Mexican outward FDI grew by 23% in 2009 but remained largely concentrated in the Latin American and North American markets, a study shows.
The Vale Columbia Centre for Sustainable International Investment, a US-based academic institution specialising in FDI, examined the largest Mexican companies in terms of foreign assets and found that the country’s outward FDI levels remain strong and are driven by a desire to diversify and raise competitiveness. The 23% gain for the year was preceded by growth of closer to 10% in 2008.
The report said: “Mexican companies also wanted to take advantage of the opportunities offered by economic liberalisation in Latin America and their background as exporters of manufactured goods. In Central America, they exploited low labour costs and, in the US and Europe, they exploited input quality and skilled labour. More recently, the strength of the Asian markets has begun to attract investment from some Mexican multinationals.”

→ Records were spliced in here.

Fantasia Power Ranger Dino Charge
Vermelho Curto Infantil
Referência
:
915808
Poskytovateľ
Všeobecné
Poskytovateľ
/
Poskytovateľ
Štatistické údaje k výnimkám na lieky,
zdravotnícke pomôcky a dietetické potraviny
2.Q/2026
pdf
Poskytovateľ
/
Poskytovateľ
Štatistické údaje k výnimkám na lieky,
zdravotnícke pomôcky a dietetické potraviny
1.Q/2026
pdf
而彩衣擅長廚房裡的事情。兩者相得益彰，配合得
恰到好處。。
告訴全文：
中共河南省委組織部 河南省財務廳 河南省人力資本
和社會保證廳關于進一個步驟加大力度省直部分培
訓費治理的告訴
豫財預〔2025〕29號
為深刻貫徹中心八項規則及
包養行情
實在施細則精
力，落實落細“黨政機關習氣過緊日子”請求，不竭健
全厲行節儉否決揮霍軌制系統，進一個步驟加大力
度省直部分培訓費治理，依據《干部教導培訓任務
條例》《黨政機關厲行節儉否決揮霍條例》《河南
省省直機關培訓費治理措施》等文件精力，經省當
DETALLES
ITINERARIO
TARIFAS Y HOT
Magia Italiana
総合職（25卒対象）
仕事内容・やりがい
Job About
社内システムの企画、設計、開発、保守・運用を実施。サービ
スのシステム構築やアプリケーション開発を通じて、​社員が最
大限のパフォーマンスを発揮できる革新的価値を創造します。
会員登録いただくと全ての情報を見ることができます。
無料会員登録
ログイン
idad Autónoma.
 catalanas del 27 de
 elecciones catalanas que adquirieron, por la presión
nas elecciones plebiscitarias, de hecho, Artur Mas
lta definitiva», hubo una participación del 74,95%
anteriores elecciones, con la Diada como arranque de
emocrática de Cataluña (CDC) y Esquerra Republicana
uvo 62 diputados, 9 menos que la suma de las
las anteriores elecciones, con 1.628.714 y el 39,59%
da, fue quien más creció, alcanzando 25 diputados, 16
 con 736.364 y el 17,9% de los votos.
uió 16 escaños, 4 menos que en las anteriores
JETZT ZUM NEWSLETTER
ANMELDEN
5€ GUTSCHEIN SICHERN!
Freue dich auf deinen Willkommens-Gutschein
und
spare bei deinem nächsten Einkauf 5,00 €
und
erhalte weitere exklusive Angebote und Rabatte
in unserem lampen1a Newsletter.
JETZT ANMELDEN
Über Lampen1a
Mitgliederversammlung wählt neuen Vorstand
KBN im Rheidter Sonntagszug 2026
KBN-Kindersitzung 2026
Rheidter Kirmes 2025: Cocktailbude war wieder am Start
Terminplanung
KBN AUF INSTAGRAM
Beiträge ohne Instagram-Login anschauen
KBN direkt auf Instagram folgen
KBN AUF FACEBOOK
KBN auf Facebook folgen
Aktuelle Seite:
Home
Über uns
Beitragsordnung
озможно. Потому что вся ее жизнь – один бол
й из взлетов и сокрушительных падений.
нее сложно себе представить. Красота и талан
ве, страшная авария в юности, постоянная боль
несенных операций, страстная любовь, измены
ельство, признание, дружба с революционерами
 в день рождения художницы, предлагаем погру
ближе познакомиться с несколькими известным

The most globalised Mexican firms, according to the report, were Cemex, Bimbo, ALFA, Gruma and Mexichem.
The sectors benefiting the most from this growth, and recording the most FDI, were telecommunications and non-metallic minerals. Telecoms, which made up 40% of the investments, and non-metallic minerals have traditionally been the most robust Mexican FDI sectors. The food and beverage sector, which made up 10% of FDI, has also been a popular sector in the past.
The picture was not entirely rosy, however. The global crisis especially hurt Mexico's construction sector, which caused building materials company Cemex to sell some of its production plants in Austria and the US. Worsening conditions then caused the firm to sell another unit, its subsidiary in Australia, to the Holcim Group.
There were also mixed signals on job creation by Mexican firms. While the total employment figures of the country's top 20 companies fell by 13% in 2009, their foreign employment grew by 15%. Food company Grupo Bimbo was the country's top foreign employer, with 40,000 jobs overseas. It is also the largest Mexican employer in the US.
Overall, the report was positive on Mexico’s future prospects for FDI, but did criticise the government for what it saw as insufficient effort.
It said: “While the government has made serious efforts to develop policies designed to attract and promote inward investment in Mexico, it has made few such efforts to promote outward investment by Mexican companies.
“Since 1986, the Mexican government has focused its efforts on promoting exports, with the result that its economic strategy has leaned toward negotiating instruments such as the Nafta [North American Free-Trade Agreement]. The priority has been foreign trade, not investment abroad.”